Looking forward to receiving your feedback. Please let me know what can be improved in my project. Code efficiency, storytelling flow, correctness of conclusions, any eventual errors or typos - anything you would suggest will be of great use for me.

Many thanks in advance!

P.S. The cover picture of my project I took it myself, when traveling in Chile :grinning: Hope you’ll like it :yum:

https://app.dataquest.io/c/36/m/155/guided-project%3A-predicting-car-prices/3/univariate-model

Predicting Car Prices Using KNN Algorithm.ipynb (630.8 KB)

Click here to view the jupyter notebook file in a new tab

5 Likes

looking primo, I’ve got 2 humble remarks:

  1. Doing this project I found that every parameter / hyperparameter is dependent on another one… so if you deducted in step say…4 that the best k number of neighbors is equal to 6, then you moved to step 5 to fiddle with k-fold ■■■■ (duuuh k n o b, what is it with this word?!) . I wouldn’t leave the number of k neighbours k n o b fixed at 6, I would still keep on testing it and on top of that test the k fold value. In the lesson we’re sort of being told to leave it fixed and move on(which is easier, and computationally cheaper) . In the future projects GridSearchCV does all of that for us and it does check all the possibilities from the list like I’m describing. …hope that’s clear
  • so in your last code cell I improved the RMSE value just by lowering the k neighbours value
  1. remember the time I was flooding my notebook with lines of code for styling plots, and looking for a way to reduce that amount of repetitive code for plots?
  • and you told me to use functions for that :slight_smile:
  1. actually 3rd very small one: everyone uses same colors for plots, I know the visuals of a machine learning project are not the most important part at all but a few color changes and suddenly your notebook looks different than the 100 other ones the recruiter/ client/ boss saw today.
1 Like

Hi Adam,

Thanks a lot for taking a look at my project and for your valuable feedback!

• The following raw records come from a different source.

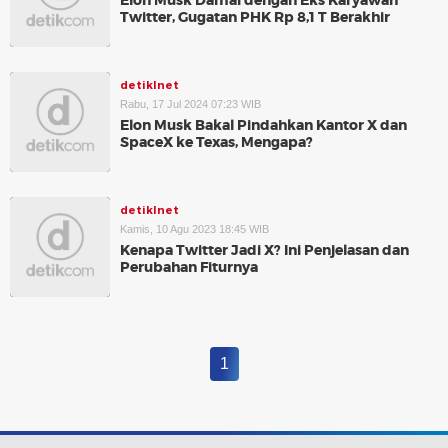
Elon Musk Damai dengan Eks Karyawan
Twitter, Gugatan PHK Rp 8,1 T Berakhir
detikInet
Rabu, 17 Jul 2024 07:23 WIB
Elon Musk Bakal Pindahkan Kantor X dan
SpaceX ke Texas, Mengapa?
detikInet
Kamis, 10 Agu 2023 18:45 WIB
Kenapa Twitter Jadi X? Ini Penjelasan dan
Perubahan Fiturnya
1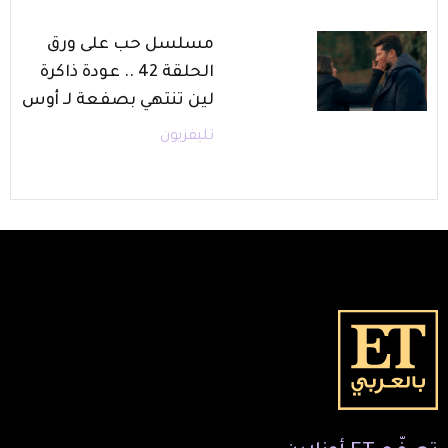
مسلسل حب على ورق
الحلقة 42 .. عودة ذاكرة
لين تنتهي بصفعة لـ أوس
تليفزيون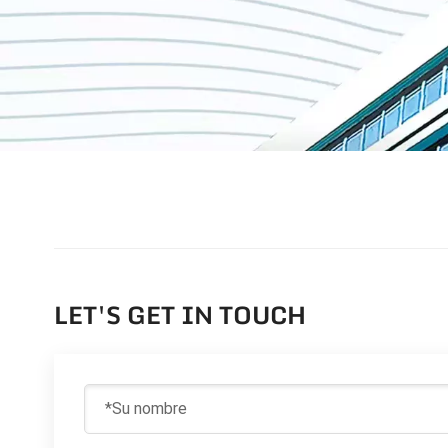
LET'S GET IN TOUCH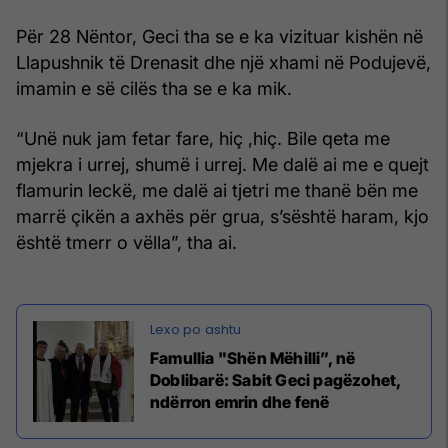
Për 28 Nëntor, Geci tha se e ka vizituar kishën në
Llapushnik të Drenasit dhe një xhami në Podujevë,
imamin e së cilës tha se e ka mik.
“Unë nuk jam fetar fare, hiç ,hiç. Bile qeta me
mjekra i urrej, shumë i urrej. Me dalë ai me e quejt
flamurin leckë, me dalë ai tjetri me thanë bën me
marrë çikën a axhës për grua, s’sështë haram, kjo
është tmerr o vëlla”, tha ai.
Famullia "Shën Mëhilli”, në
Doblibarë: Sabit Geci pagëzohet,
ndërron emrin dhe fenë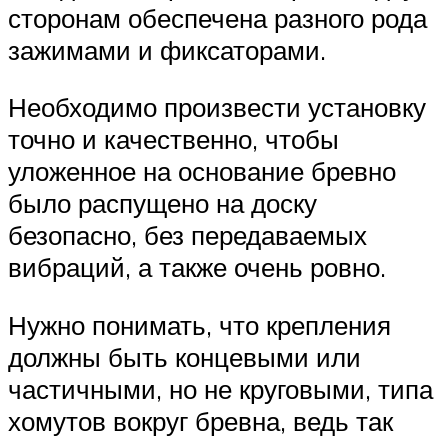
сторонам обеспечена разного рода
зажимами и фиксаторами.
Необходимо произвести установку
точно и качественно, чтобы
уложенное на основание бревно
было распущено на доску
безопасно, без передаваемых
вибраций, а также очень ровно.
Нужно понимать, что крепления
должны быть концевыми или
частичными, но не круговыми, типа
хомутов вокруг бревна, ведь так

About the graphs, it’s funny that first I gave you this advice and now you’re returning it to me! :sweat_smile::joy: Well, you’re right on that, and I was actually going to introduce a function for all of my line plots, but then I noticed that because of all those for-loops I wouldn’t be able to include also the plt.plot() in it, and also the last plot is a bit “strange”. But probably it can be a good idea to create at least a function a kind of “plot_decorations” where to include all those titles, labels, etc. In any case, it will help avoid code repetition.

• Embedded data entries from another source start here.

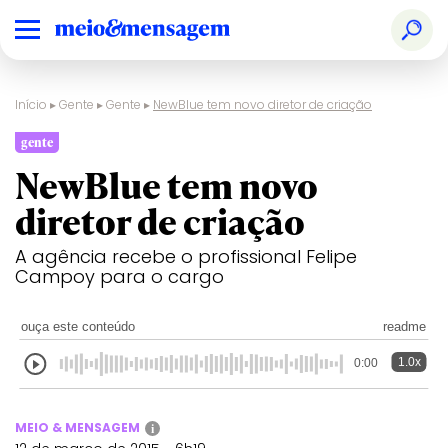
Início
▸
Gente
▸
Gente
▸
NewBlue tem novo diretor de criação
gente
NewBlue tem novo
diretor de criação
A agência recebe o profissional Felipe
Campoy para o cargo
ouça este conteúdo
readme
1.0x
0:00
MEIO & MENSAGEM
i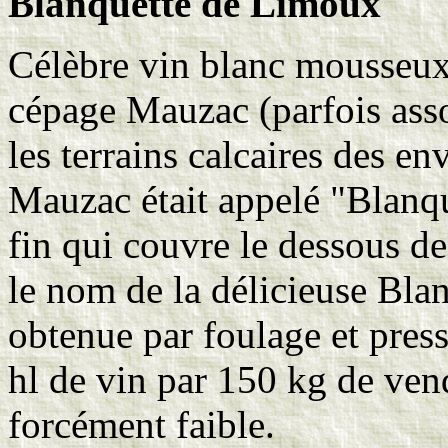
Blanquette de Limoux
Célèbre vin blanc mousseu
cépage Mauzac (parfois assoc
les terrains calcaires des e
Mauzac était appelé "Blanqu
fin qui couvre le dessous des
le nom de la délicieuse Bla
obtenue par foulage et press
hl de vin par 150 kg de ven
forcément faible.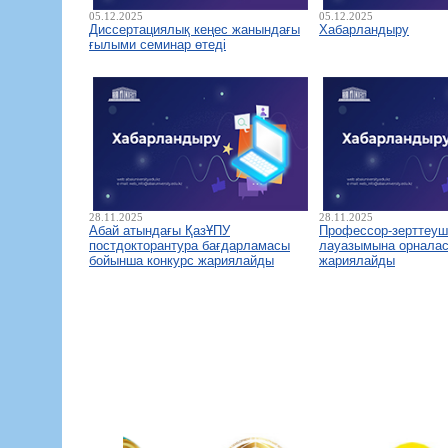
05.12.2025
05.12.2025
Диссертациялық кеңес жанындағы
Хабарландыру
ғылыми семинар өтеді
28.11.2025
28.11.2025
Абай атындағы ҚазҰПУ
Профессор-зерттеуш
постдокторантура бағдарламасы
лауазымына орналас
бойынша конкурс жариялайды
жариялайды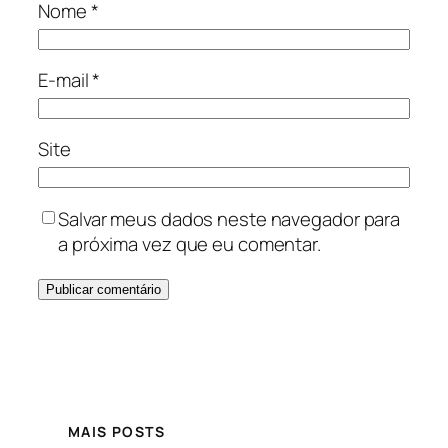
Nome
*
E-mail
*
Site
Salvar meus dados neste navegador para
a próxima vez que eu comentar.
MAIS POSTS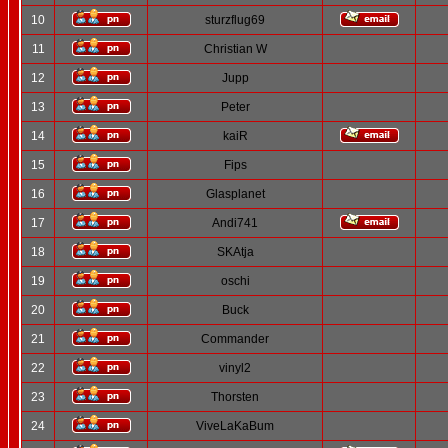
10
sturzflug69
11
Christian W
12
Jupp
13
Peter
14
kaiR
15
Fips
16
Glasplanet
17
Andi741
18
SKAtja
19
oschi
20
Buck
21
Commander
22
vinyl2
23
Thorsten
24
ViveLaKaBum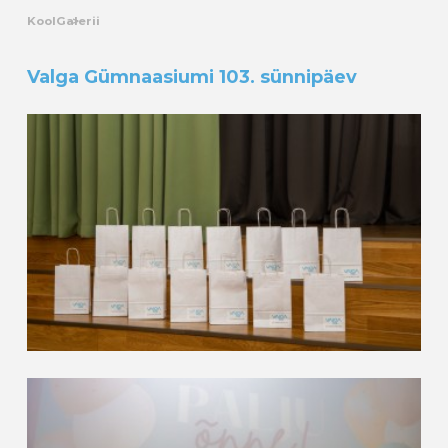
Kool
Galerii
Valga Gümnaasiumi 103. sünnipäev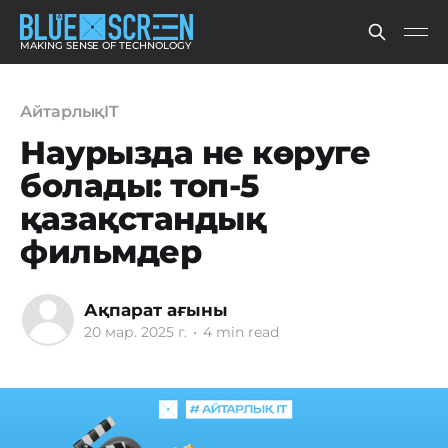
MAKING SENSE OF TECHNOLOGY
АйтарлықIT
Наурызда не көруге
болады: топ-5
қазақстандық
фильмдер
Ақпарат ағыны
20 мар. 2025 г.
•
4 min read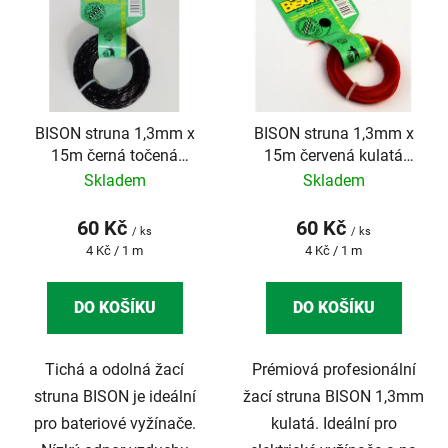
p
o
i
d
s
u
p
k
r
t
BISON struna 1,3mm x
BISON struna 1,3mm x
o
ů
15m černá točená
15m červená kulatá
d
SILENT BLACK
PROFI
Skladem
Skladem
u
k
60 Kč
60 Kč
/ ks
/ ks
t
Měrná
Měrná
4 Kč / 1 m
4 Kč / 1 m
ů
cena:
cena:
DO KOŠÍKU
DO KOŠÍKU
Tichá a odolná žací
Prémiová profesionální
struna BISON je ideální
žací struna BISON 1,3mm
pro bateriové vyžínače.
kulatá. Ideální pro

About tuning also the k (in terms, the number of neighbors) for different k-folds, this is also a cool suggestion, thank you! And as for using purely machine learning methods rather than Python-based approaches, I agree, it would make the code much more laconic and elegant. Indeed, I’m going to return to this project also later, after finishing the whole path, and optimize my code.

Oh, the matplotlib default colours are definitely not my favourite either, particularly the first two: blue and orange :see_no_evil: I found out that they are so for the issues of color-blindness, but they look ugly anyway, and I also often avoid them, especially when I need only 1-2 colours.

Thanks again, Adam, for all your great suggestions! Everything totally makes sense, really appreciated! :star_struck:

1 Like